Wed, Jan 22, 2003 - Page 11 News List

Micro-loan policy starts

INCENTIVE A total of NT$200 million has been set aside from the Small and Medium Business Credit Guarantee Fund to secure loans for middle-aged entrepreneurs

By Joyce Huang  /  STAFF REPORTER

The government has introduced a micro-loan program, offering preferential loans of up to NT$1 million -- at three percent interest -- to budding middle-aged entrepreneurs.

"The program will be a cure for the nation's hardest-hit unemployed group, aged between 45 to 65, who are usually the chief wage-earners in the family," Premier Yu Shyi-kun said at a press conference yesterday.

Micro-borrowers who meet the age requirements will also be required to propose business plans that include employing up to five staff members. The feasibility and profitability of the business plans will be carefully reviewed by banks before deciding whether loans will be granted.

According to Minister of Econ-omic Affairs Lin Yi-fu (林義夫), the loan's actual interest rate is 8 percent but the Cabinet-level Council of Labor Affairs (勞委會) will subsidize the loan to make the effective interest rate 3 percent. The maximum term of the loans will be six years.

The ministry expects that within one month there will be at least 100 applicants applying for loans under the program. The scheme will provide technical assistance and training to the new business owners until it wraps up on Jan. 21, 2005.

The government said it will budget a total of NT$200 million from the Small and Medium Business Credit Guarantee Fund (中小企業信保基金) to secure as much as 80 percent of the loans, the fund's president Lee Kuo-shyong (李國雄) said.

With the government acting as the guarantor, banks won't require collateral from borrowers, said Soo Jin-fong (蘇金豐), president of Taiwan Business Bank (中小企銀), although he also expressed concerns about the possibility that the program could result in more bad loans.

However, Rocky Yang (楊基寬), general manager of 104 Job Bank Corp (104人力銀行) said that few middle-aged workers may actually benefit from the program, no matter how well-intentioned it may be.

"Starting up a new business is more difficult for the middle-aged unemployed than landing a job," Yang said.

In a worst-case scenario, Yang said that the loans may later become a financial burden on the unemployed if their businesses fail to generate revenues to pay back debts.
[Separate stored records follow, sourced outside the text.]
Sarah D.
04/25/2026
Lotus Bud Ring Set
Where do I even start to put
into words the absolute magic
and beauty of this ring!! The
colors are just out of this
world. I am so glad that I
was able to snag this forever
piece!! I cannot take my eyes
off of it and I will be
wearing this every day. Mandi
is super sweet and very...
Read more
Meanwhile at yesterday's press conference, the premier announced another plan -- to take effect soon after the Lunar New Year holiday -- allowing well performing small- and medium-sized enterprises to be listed on the TAIEX.

"To accelerate their growth, a stable channel will be established for small- and medium-sized enterprises to funnel capital," Yu said.

According to Minister of Finance Lin Chuan (林全), shares of small- and medium-sized enterprises -- which have NT$50 million in net assets and NT$4 million in profits for the previous year -- will be allowed to trade on the stock market.

To secure stock liquidity and prevent price manipulation, the government will require to-be-listed companies to circulate at least 10 percent of their stakes -- some 1 million to 1.5 million shares -- on the open market, Lin added.

According to Chien Hsin-nan (簡信男), President of Gre Tai Securities Market (櫃檯買賣中心), the nation' has a total of 1.07 million small- and medium-sized enterprises, of which about 1,200 are already listed companies. That's almost half of the some 2,500 companies that have gone public.

Chen expressed his hope that, following the relaxation of the regulations, at least 200 to 400 companies would soon apply to be listed on the TAIEX.